Close to Torre David is the Sambil shopping center. What was intended to be an upscale mall was turned into a temporary emergency shelter in 2010. Four years later, it is still being occupied. However, Villegas says that Sambil, too, will be cleared in the coming months.
For government supporters, Torre David is a symbol of the 21st Century Socialism promoted by the late President Hugo Chávez, who preached social welfare over corporate interests. To others, it is an example of government mismanagement and dysfunction — one that let prime real estate become a ghetto.
“Imagine letting a luxury construction be invaded,” said María Matilde Requena, an architect and the president of the Juan Manuel Cagigal foundation of the College of Engineers. “This is an example of the debacle this administration has been and their lack of respect for investors.”
While Torre David has been sold abroad as a solution for the city’s homeless population, the reality is more complicated, she said. Requena and others said the building was run by pro-government gangs who charge residents to live in the space.
Moraima Augustina, 47, a bookseller who works less than a block from the site, called the tower “a den of thieves.” She says rumors of crime and drug dealing abound, and she points to constant police raids of the tower looking for kidnappers and their victims.
“It’s been horrible for the neighborhood,” she said. “They occupied the building and brought the crime with them.”
Residents of the tower, however, say it is practically its own city — and, like all cities, it has some bad apples.
“We’re an organized vertical community with the same social distortions that would occur anywhere else, and we try to control them,” said Flores from the 15th floor. “We’ve tried to improve not just the infrastructure but people’s lives.”

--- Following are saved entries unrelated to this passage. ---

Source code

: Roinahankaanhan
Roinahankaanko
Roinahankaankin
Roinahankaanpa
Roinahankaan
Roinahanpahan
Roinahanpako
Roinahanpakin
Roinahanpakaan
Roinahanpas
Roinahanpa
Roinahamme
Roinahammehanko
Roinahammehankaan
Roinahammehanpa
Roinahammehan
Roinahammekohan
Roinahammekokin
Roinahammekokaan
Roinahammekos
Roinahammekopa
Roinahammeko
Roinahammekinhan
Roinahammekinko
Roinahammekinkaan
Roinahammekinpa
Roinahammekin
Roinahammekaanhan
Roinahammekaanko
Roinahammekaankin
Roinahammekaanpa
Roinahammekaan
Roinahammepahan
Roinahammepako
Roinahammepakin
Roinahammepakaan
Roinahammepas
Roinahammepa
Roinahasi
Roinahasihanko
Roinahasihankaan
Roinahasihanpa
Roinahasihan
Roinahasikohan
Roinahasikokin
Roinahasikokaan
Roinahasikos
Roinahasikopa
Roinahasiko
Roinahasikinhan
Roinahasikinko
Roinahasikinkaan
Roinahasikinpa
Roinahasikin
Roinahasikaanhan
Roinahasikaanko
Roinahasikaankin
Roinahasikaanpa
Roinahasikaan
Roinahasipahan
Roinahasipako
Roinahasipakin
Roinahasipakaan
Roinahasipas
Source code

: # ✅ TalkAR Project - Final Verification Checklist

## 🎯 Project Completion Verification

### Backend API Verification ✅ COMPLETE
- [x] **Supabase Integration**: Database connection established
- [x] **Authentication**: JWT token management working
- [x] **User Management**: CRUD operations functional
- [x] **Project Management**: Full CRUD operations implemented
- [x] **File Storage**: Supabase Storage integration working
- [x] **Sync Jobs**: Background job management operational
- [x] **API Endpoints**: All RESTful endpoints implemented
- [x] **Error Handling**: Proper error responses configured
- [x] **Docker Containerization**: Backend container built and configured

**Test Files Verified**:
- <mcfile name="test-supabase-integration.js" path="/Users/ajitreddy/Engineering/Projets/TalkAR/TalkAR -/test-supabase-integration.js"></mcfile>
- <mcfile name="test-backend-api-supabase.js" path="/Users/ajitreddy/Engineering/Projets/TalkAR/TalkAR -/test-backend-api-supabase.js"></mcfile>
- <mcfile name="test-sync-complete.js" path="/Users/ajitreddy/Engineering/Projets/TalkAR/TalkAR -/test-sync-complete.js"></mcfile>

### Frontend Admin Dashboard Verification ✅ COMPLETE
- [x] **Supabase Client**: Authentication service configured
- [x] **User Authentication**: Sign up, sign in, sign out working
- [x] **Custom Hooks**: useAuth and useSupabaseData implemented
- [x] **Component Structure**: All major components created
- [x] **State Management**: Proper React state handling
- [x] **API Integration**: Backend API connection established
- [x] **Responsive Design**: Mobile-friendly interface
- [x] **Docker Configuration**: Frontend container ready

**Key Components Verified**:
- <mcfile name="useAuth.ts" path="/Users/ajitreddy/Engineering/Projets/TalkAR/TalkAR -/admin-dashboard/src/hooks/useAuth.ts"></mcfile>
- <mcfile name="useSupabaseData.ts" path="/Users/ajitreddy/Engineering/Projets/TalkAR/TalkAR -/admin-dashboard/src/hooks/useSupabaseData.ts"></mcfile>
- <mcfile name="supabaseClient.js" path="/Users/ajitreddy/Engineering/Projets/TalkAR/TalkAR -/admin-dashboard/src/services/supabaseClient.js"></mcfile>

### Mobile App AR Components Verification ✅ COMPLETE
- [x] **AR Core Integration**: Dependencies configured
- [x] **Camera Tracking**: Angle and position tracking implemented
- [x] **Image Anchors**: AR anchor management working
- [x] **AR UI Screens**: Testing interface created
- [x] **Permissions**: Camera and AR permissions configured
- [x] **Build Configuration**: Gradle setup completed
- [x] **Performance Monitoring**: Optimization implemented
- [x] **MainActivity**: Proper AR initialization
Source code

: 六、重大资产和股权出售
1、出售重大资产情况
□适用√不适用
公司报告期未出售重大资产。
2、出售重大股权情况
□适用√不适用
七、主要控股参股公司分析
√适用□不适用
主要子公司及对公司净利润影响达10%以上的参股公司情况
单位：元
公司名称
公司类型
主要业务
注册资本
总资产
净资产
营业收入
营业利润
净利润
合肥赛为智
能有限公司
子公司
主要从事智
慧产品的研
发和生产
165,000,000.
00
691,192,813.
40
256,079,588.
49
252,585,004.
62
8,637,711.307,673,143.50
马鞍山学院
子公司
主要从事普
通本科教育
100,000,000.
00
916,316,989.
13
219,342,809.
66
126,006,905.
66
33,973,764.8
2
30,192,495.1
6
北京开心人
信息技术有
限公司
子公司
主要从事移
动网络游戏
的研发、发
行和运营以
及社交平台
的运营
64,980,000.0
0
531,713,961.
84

Over the years, the tower has become a celebrity in its own right. It has been the subject of hundreds of photo spreads and video shoots. Last year, in the television series Homeland, the protagonist, Nicholas Brody, took refuge in the tower depicted as being full of criminals, prostitutes and drug dealers. In 2012, an installation at the Venice Architecture Biennale about the Torre David won the Golden Lion for best project.
But for many of the residents, the building is simply home. And even as they say they are grateful for the new public housing, they are reluctant to say goodbye.
Maria Rangel, 43, moved into Torre David four years ago with her two children after she was forced out of her apartment by the rising rent. She lives on the 27th floor, and said she had grown accustomed to climbing up to her living space on foot.
“When you create something with your own hands, you love it more,” she said, recalling how she carried cement, bricks and materials up the stairwell. “For me, really, I don’t want to leave.”